飯梨川沿いに432号をさらに南下すると加納美術館がある。人間国宝5人の備前焼、地元出身作家の作品を数多く展示。今年3月からは毎月1回、人間国宝の名碗にふれる茶会を実施する。入館料込みで料金は2500円。開催日の午前と午後2回行う。開催日については 電話0854―36―0880へ問い合わせを。
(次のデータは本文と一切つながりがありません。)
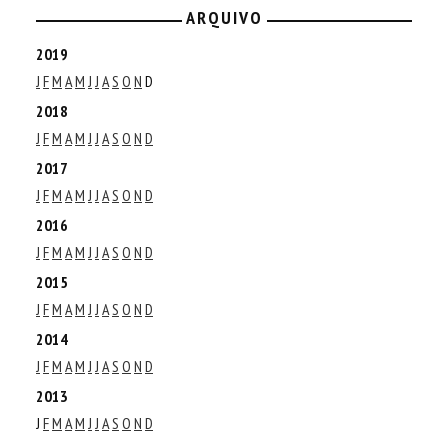
ARQUIVO
2019
J
F
M
A
M
J
J
A
S
O
N
D
2018
J
F
M
A
M
J
J
A
S
O
N
D
2017
J
F
M
A
M
J
J
A
S
O
N
D
2016
J
F
M
A
M
J
J
A
S
O
N
D
2015
J
F
M
A
M
J
J
A
S
O
N
D
2014
J
F
M
A
M
J
J
A
S
O
N
D
2013
J
F
M
A
M
J
J
A
S
O
N
D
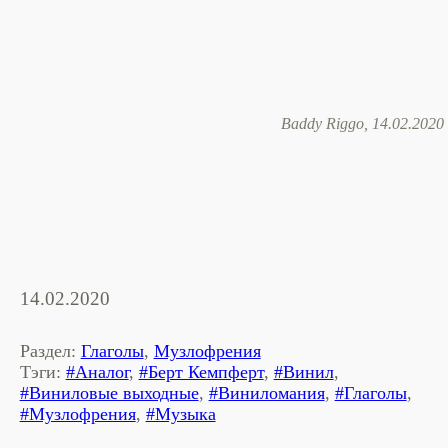
Baddy Riggo, 14.02.2020
14.02.2020
Раздел:
Глаголы
,
Музлофрения
Тэги:
#Аналог
,
#Берт Кемпферт
,
#Винил
,
#Виниловые выходные
,
#Виниломания
,
#Глаголы
,
#Музлофрения
,
#Музыка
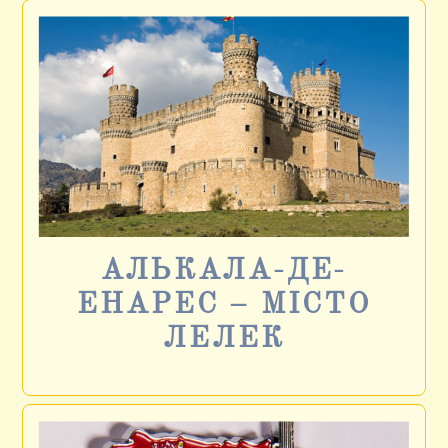
АЛЬКАЛА-ДЕ-
ЕНАРЕС – МІСТО
ЛЕЛЕК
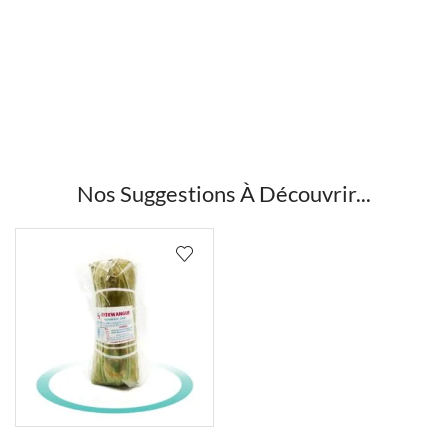
Nos Suggestions À Découvrir...
Ce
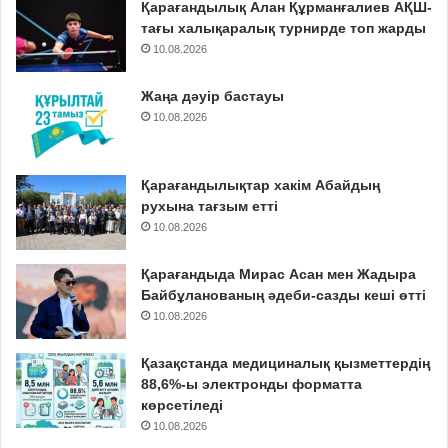
Қарағандылық Алан Құрманғалиев АҚШ-
тағы халықаралық турнирде топ жарды
10.08.2026
Жаңа дәуір бастауы
10.08.2026
Қарағандылықтар хакім Абайдың
рухына тағзым етті
10.08.2026
Қарағандыда Мирас Асан мен Жадыра
Байбұланованың әдеби-сазды кеші өтті
10.08.2026
Қазақстанда медициналық қызметтердің
88,6%-ы электронды форматта
көрсетіледі
10.08.2026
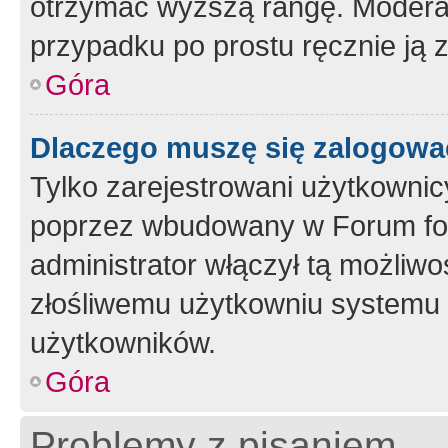
otrzymać wyższą rangę. Moderato
przypadku po prostu ręcznie ją 
Góra
Dlaczego muszę się zalogować 
Tylko zarejestrowani użytkownic
poprzez wbudowany w Forum form
administrator włączył tą możliw
złośliwemu użytkowniu systemu 
użytkowników.
Góra
Problemy z pisaniem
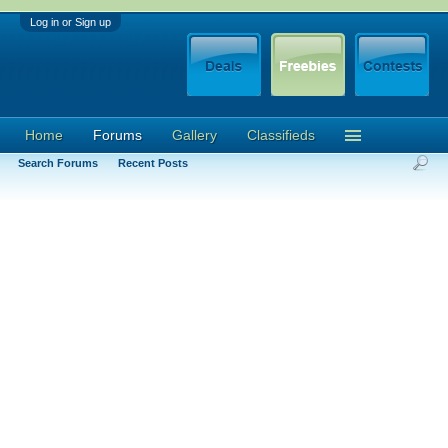
Log in or Sign up
Home
Forums
Gallery
Classifieds
Search Forums
Recent Posts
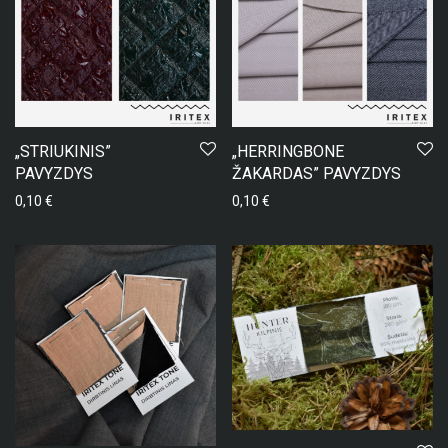
„STRIUKINIS”
„HERRINGBONE
PAVYZDYS
ŽAKARDAS” PAVYZDYS
0,10
€
0,10
€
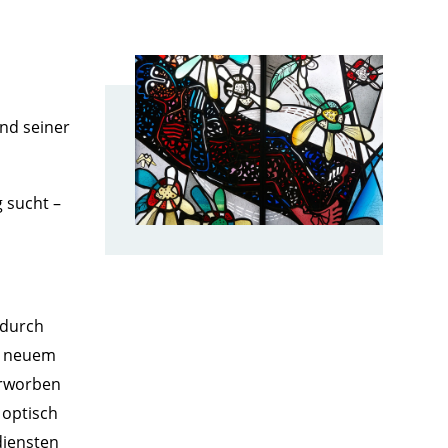
nd seiner
 sucht –
 durch
n neuem
erworben
 optisch
diensten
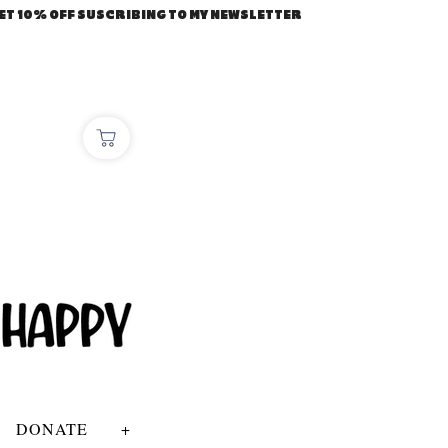
ET 10% OFF SUSCRIBING TO MY NEWSLETTER
DONATE
+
同館は、故・加納溥基氏が郷里の発展を願って建てたもので、溥基氏の父で画家の加納莞蕾(かんらい)の作品を展示することから始まった。現在も莞蕾の子孫が館内を案内し来館者を温かく迎えていることからファンは多い。

加納美術館

加納美術館内

奥出雲町は絲原家や櫻井家といった豪壮な古い屋敷が知られるが、近年は映画やテレビドラマのロケ地としても注目を集める。松本清張の小説「砂の器」は同町の亀嵩が舞台でロケも行われた。最近では、映画「私は貝になりたい」も撮影され、今春TBS系で放送されるドラマ「LEADERS―リーダーズ」も奥出雲で撮影されている。この2作は、昨年大ヒットした「半沢直樹」の福澤克雄監督がメガホンをとった。LEADERSはトヨタの創業時を描いた作品で、絲原家が豊田家の邸宅として登場する。

JR亀嵩駅

「砂の器」の舞台になった
JR亀嵩駅

福澤監督は、奥出雲町をロケ地に何度も選ぶ理由として「看板がなく廃屋もない、日本一美しい田舎」としており、実際にルート全体を通して日本の原風景といった姿が道沿いに広がる。このルートの大きな魅力だ。